Elle est arrivée avec sa petite valise, mais a fait grande impression. Agnès Buzyn, ancienne ministre française de la Santé (2017-2020) était l'invitée du Chuv pour présenter son livre intitulé Journal Janvier-juin 2020. Souriante, accessible et visiblement enchantée par l'accueil, la professeure en hématologie et ex-ministre se dit ravie de se présenter devant ses paires.
Le ton est donné.
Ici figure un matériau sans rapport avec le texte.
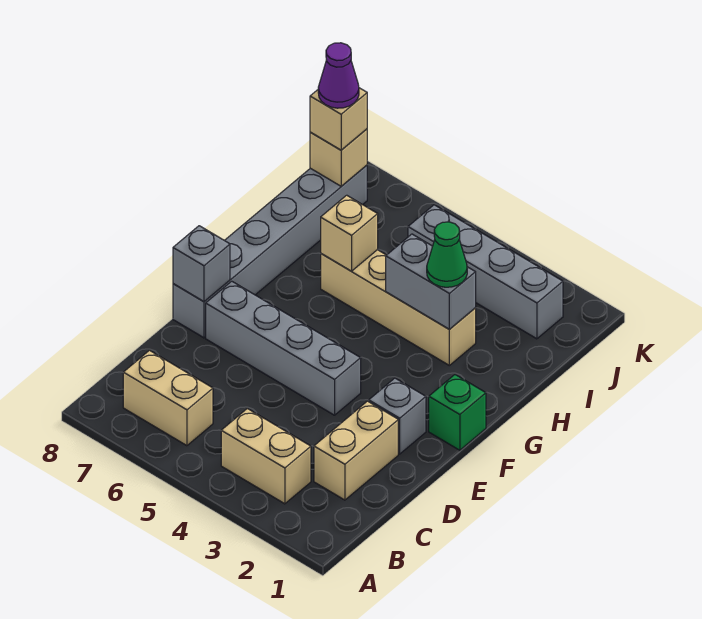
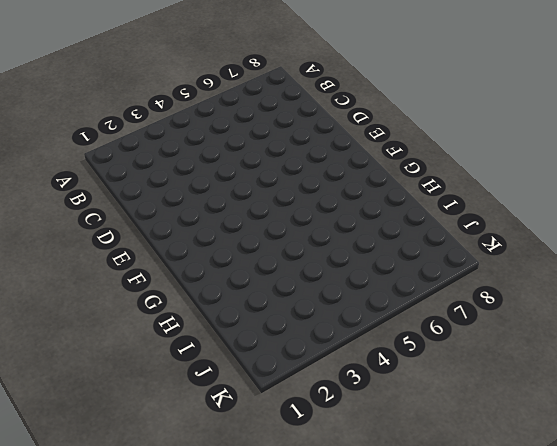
none -> tan brick B3:B4 level 1
none -> tan brick B6:B7 level 1
none -> tan brick C2:D2 level 1

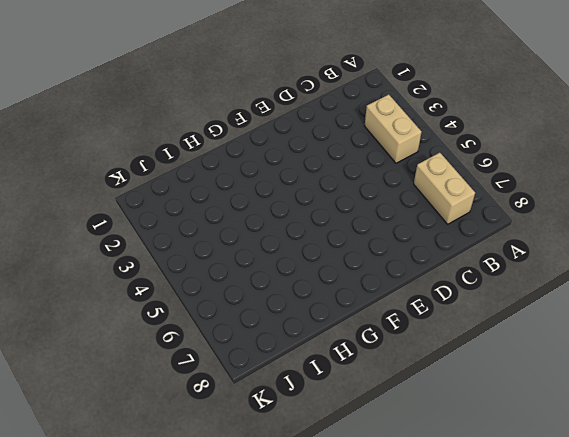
none -> tan brick C2:D2 level 1
none -> grey brick E2 level 1
none -> grey brick E4:E7 level 1

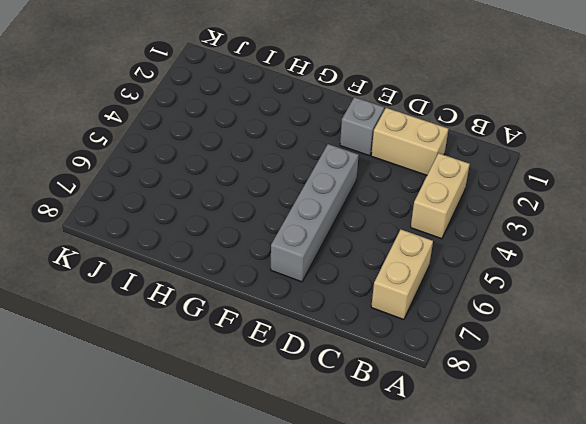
none -> grey brick E8:J8 level 1
none -> green brick F1 level 1
none -> tan brick H3:H6 level 1

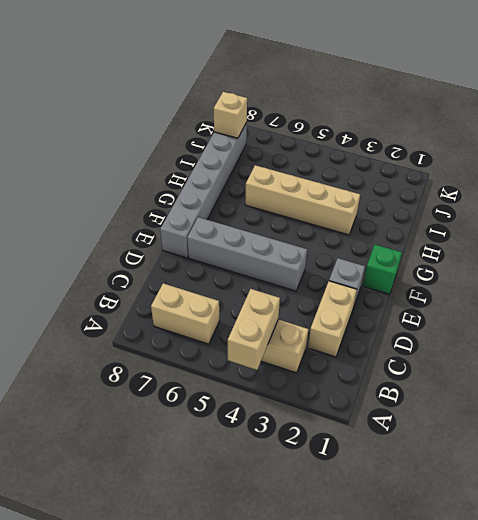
tan brick A4:B4 level 2 -> none
none -> grey brick J2:J5 level 1
none -> grey brick E8 level 2
none -> grey brick H3:H4 level 2

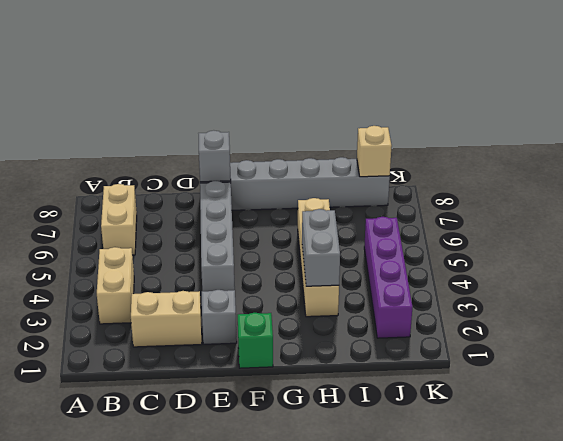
purple brick J2:J5 level 1 -> grey brick J2:J5 level 1
none -> tan brick H6 level 2
none -> green cone H3 level 3
none -> tan brick J8 level 3

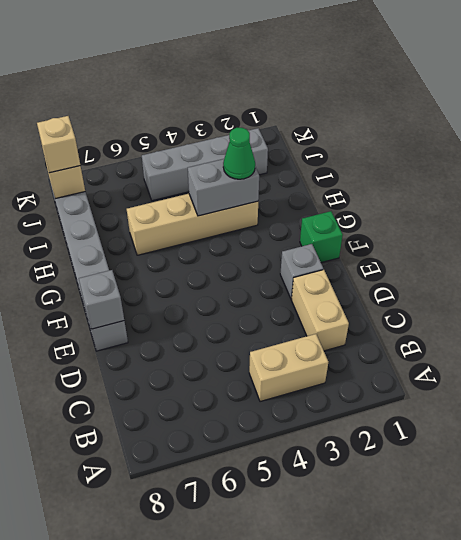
none -> tan brick B6:B7 level 1
none -> grey brick E4:E7 level 1
none -> tan brick H6 level 2

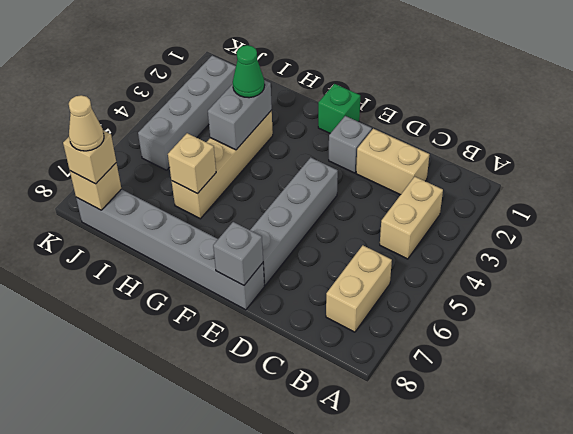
tan cone J8 level 4 -> purple cone J8 level 4

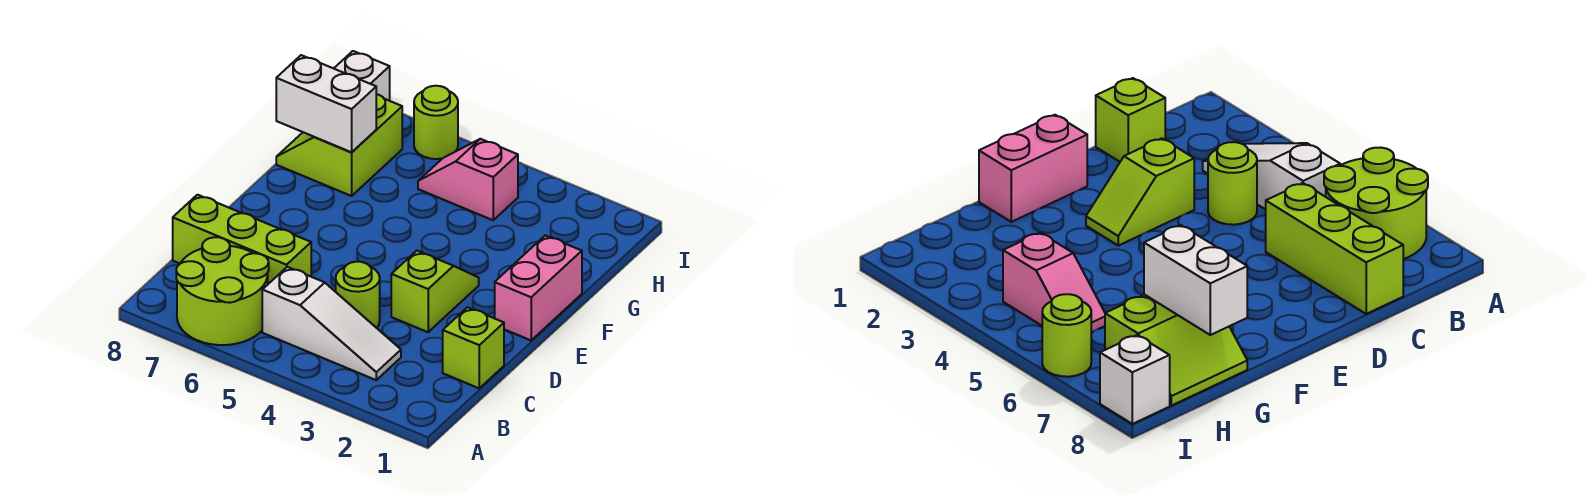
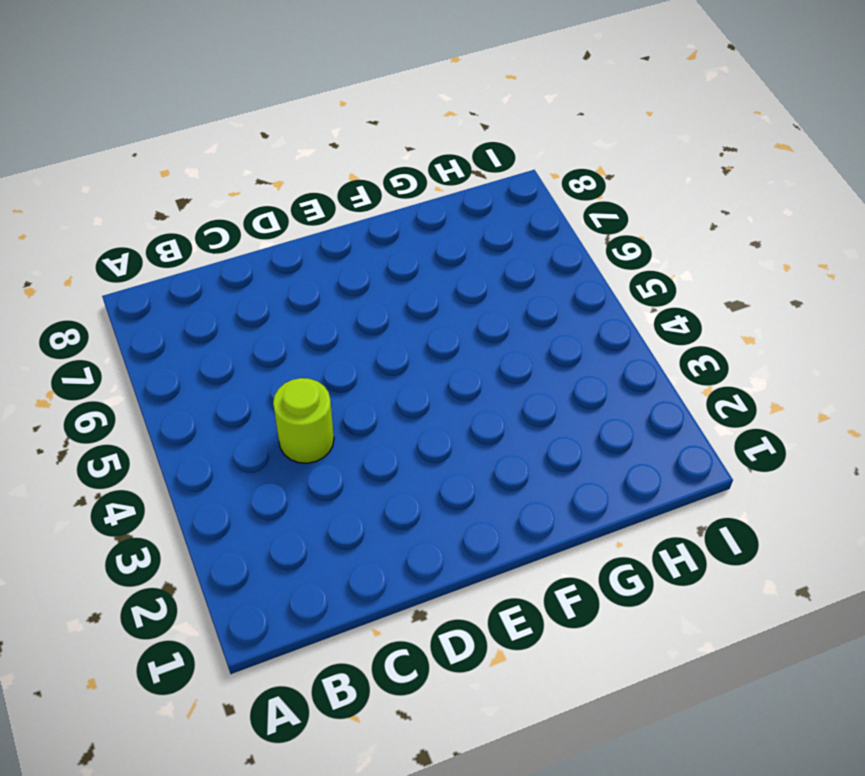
none -> lime round brick A6:B7 level 1
none -> white slope B3:B5 level 1 top 5
none -> lime brick C1 level 1

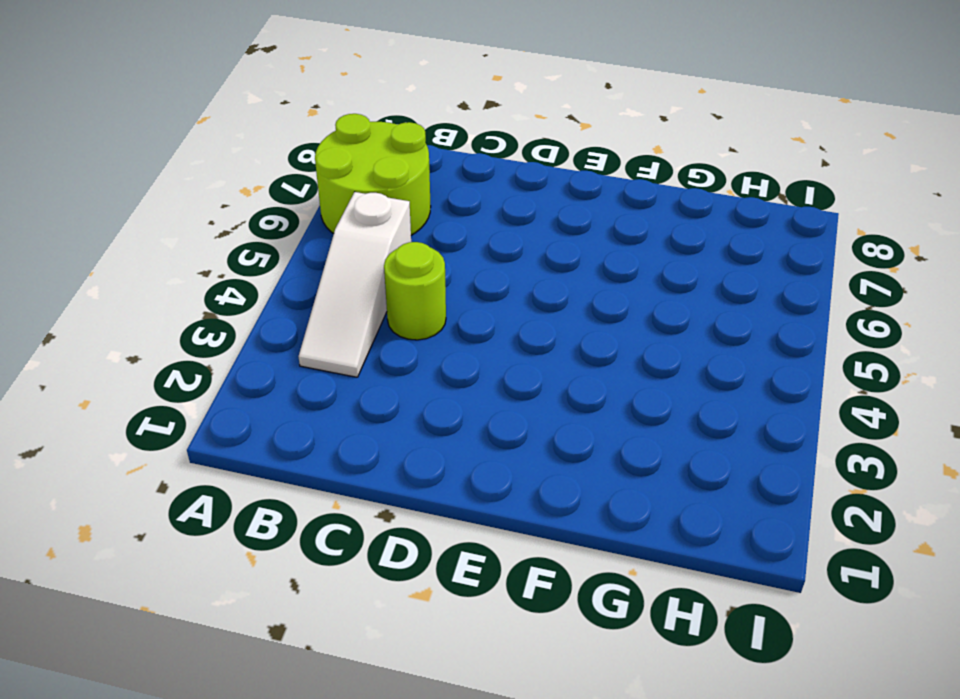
none -> lime brick C1 level 1
none -> lime brick C6:C8 level 1
none -> lime slope D3:E3 level 1 top D

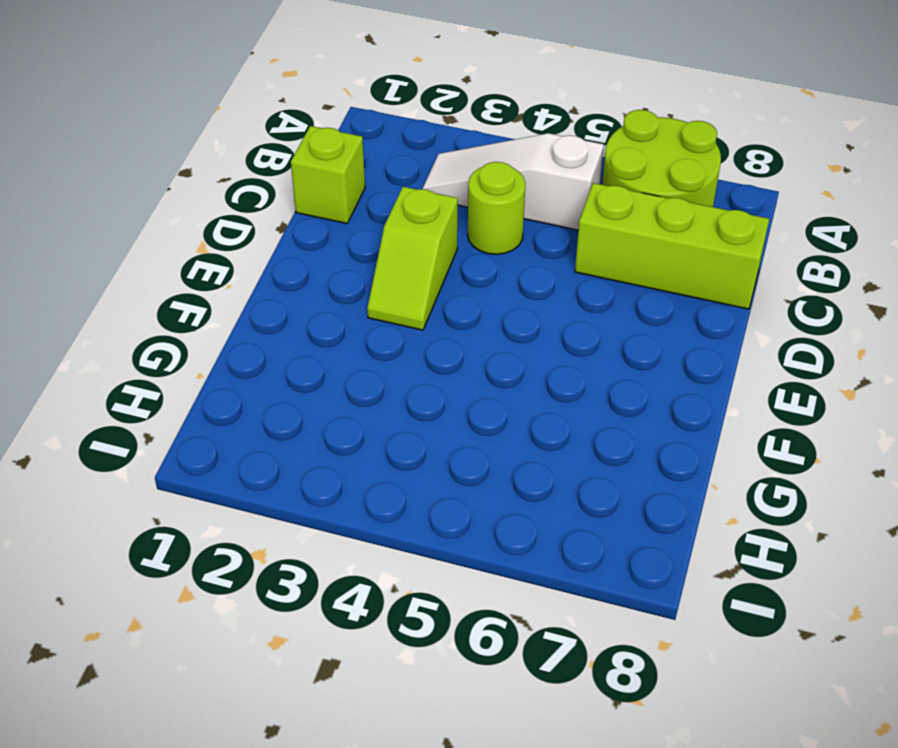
none -> pink brick E1:F1 level 1
none -> lime slope G7:H8 level 1 top 7
none -> pink slope H4:H5 level 1 top 4

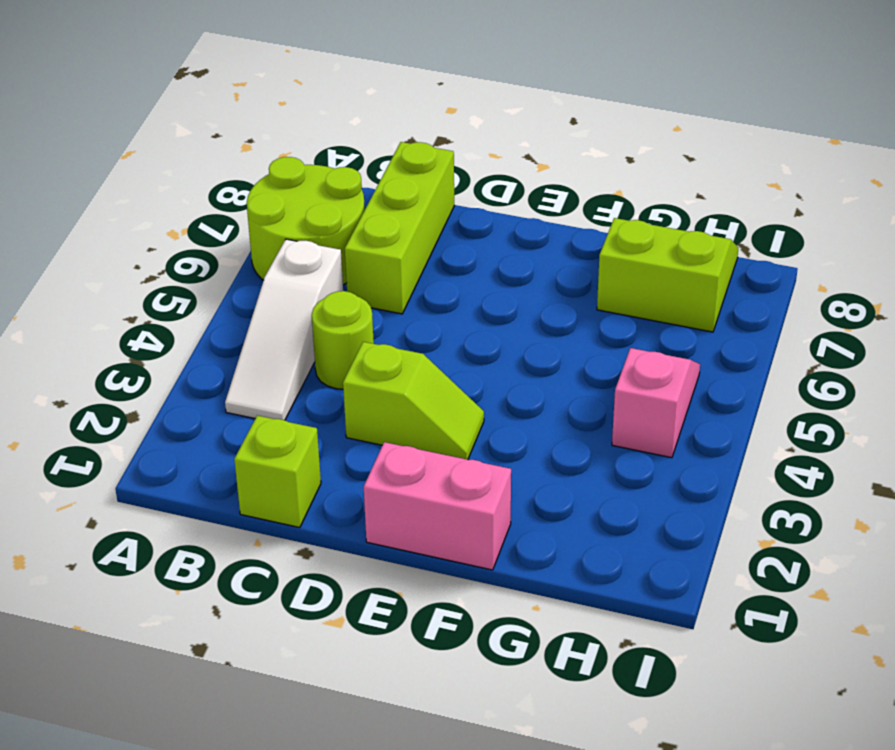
none -> lime round brick I6 level 1
none -> white brick I8 level 1
none -> white brick G7:G8 level 2

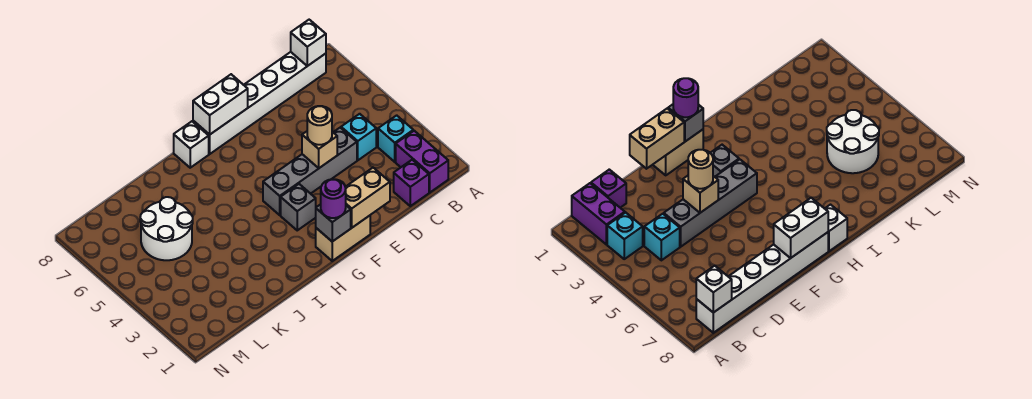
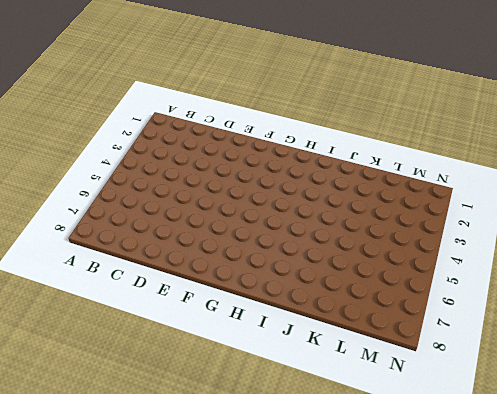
none -> purple brick B1:B2 level 1
none -> cyan brick B3 level 1
none -> white brick B8:G8 level 1

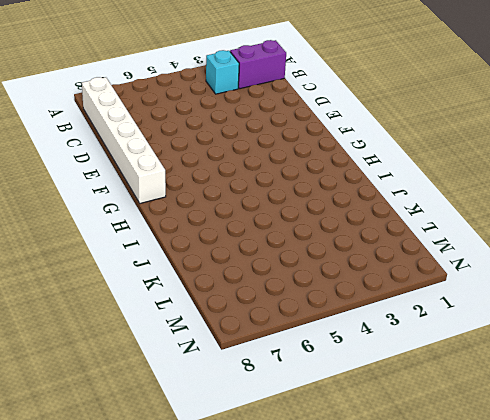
none -> purple brick C1 level 1
none -> cyan brick C4 level 1
none -> grey brick D4:G4 level 1

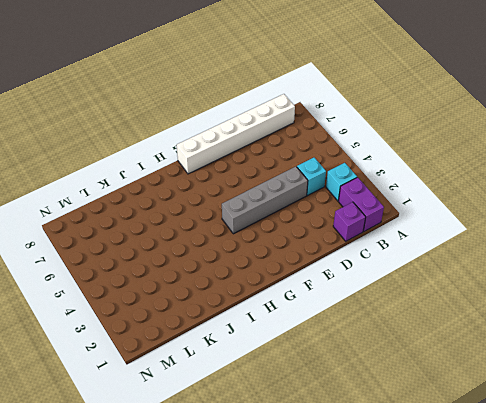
none -> tan brick F1:G1 level 1
none -> grey brick G3 level 1
none -> white brick H8 level 1

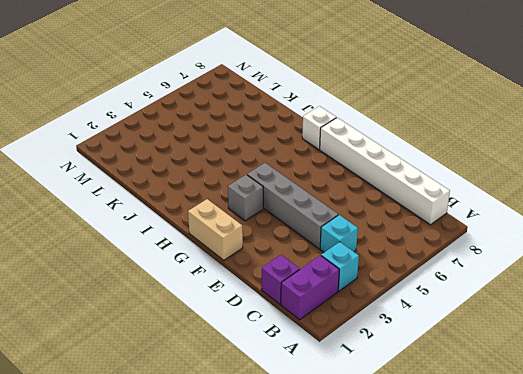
none -> white round brick K5:L6 level 1
none -> white brick B8 level 2
none -> tan brick E1:F1 level 2

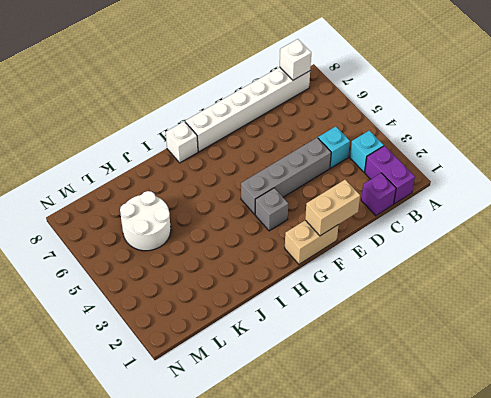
none -> tan brick E4 level 2
none -> white brick F8:G8 level 2
none -> grey brick G1 level 2

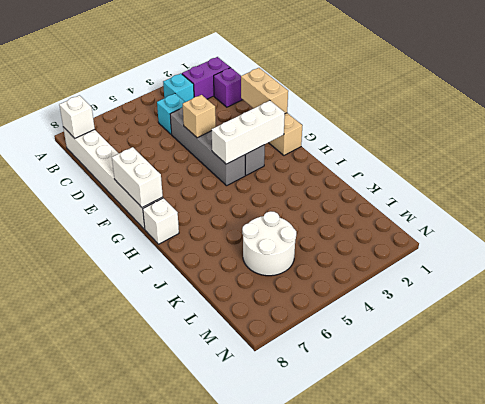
white brick G2:G4 level 2 -> none
none -> grey brick G1 level 2
none -> tan round brick E4 level 3
none -> purple round brick G1 level 3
Devant une vingtaine de personnes provenant en majorité du secteur de la santé, Agnès Buzyn dévoilera durant 1h30 les coulisses de la gestion du Covid-19 et racontera surtout son vécu.
«Le journal que j'ai écrit est un témoignage, une sorte de testament du médecin que je suis, mais aussi un retour d'expérience», explique l'ancienne ministre.
Agnès Buzyn est en terrain conquis, elle est en confiance devant ses pairs, elle explique qu'elle a vu arriver la crise Covid de janvier 2020 et qu'elle y était préparée, non seulement, en tant que ministre, mais aussi en tant que médecin. Mais comment explique-t-elle les reproches sur sa gestion de l'épidémie allant jusqu'à sa mise en examen auprès de la Cour de justice de la République?
L'ancienne ministre raconte les alertes données au plus haut niveau de l'Etat français, comme ce 8 février 2020 lorsque le président Emmanuel Macron l'appelle et qu'elle lui fait part de son «pressentiment». On lui dira par la suite que son ton alarmiste sur la propagation du Covid-19 «a fait peur au président».
Agnès Buzyn décrit et martèle qu'elle a prévenu le plus tôt possible le premier ministre de l'époque et le président Macron des dangers du Covid-19, sans succès.
Au Chuv, la parole est claire et directe, Agnès Buzyn dévoile les rouages du pouvoir, les décisions urgentes, les coups de fil et les messages échangés avec les membres de son cabinet, les coulisses décrits dans ce «journal de bord» nous interpellent. Elle semble bien seule cette ministre de la Santé confrontée à une épidémie exceptionnelle qui a provoqué une crise sanitaire historique. Elle décrit la violence des médias français à son égard «j'ai été traînée dans la boue» dit-elle avec un regard marqué:
L'assemblée écoute attentivement, comme hypnotisée par ses paroles, quelques sourires apparaissent lorsqu'elle évoque «la folie de l'azithromycine du professeur Raoult», médicament qu'elle juge non seulement «inefficace», mais dont «les effets secondaires peuvent être dangereux» pour certains malades.
L'ancienne ministre explique qu'elle est couramment insultée sur les réseaux sociaux par certains partisans de Raoult et que trois ans plus tard, elle bénéficie toujours d'une protection policière à cause de leurs menaces. Le récit de cette période tumultueuse surprend les acteurs de la santé réunis au Chuv. Philippe Eckert, son directeur durant la période Covid nous glissera qu'à son échelle, il n'a jamais eu cette impression de solitude du pouvoir que décrit Agnès Buzyn. «Durant cette crise, au Chuv nous nous sommes mis en ordre de marche, c'était un travail collectif», il poursuit:
Et c'est bien l'impression qui ressort de cette conférence-débat au Chuv, Agnès Buzyn, seule contre tous veut expliquer qu'elle n'est pas responsable du chaos dans les hôpitaux français engendré par la crise, qu'elle était la première à s'enquérir de l'état du stock des masques, la première à alerter l'Europe sur l'épidémie. Elle tient à le rappeler de nombreuses fois. Pourtant, dans l'assemblée, personne ne la juge, les spectateurs souhaitent simplement connaître son retour d'expérience. Habituée à être critiquée, voire harcelée par les médias de l'hexagone, cette bienveillance semble parfois l'étonner.
Nommée par Emmanuel Macron à la Cour des comptes, à l'automne 2022, l'ancienne ministre se dit nostalgique de notre pays. Le temps d'une brève dédicace, nous lui demandons ce qu'elle a pensé du traitement médiatique du covid par les médias helvétiques. «J'ai trouvé que la presse suisse a été plus mesurée que les médias français, elle n'a pas cherché à alimenter les polémiques et elle est moins idéologiquement marquée». La Suisse, un refuge pour les anciens ministre français, il n'y a qu'un pas.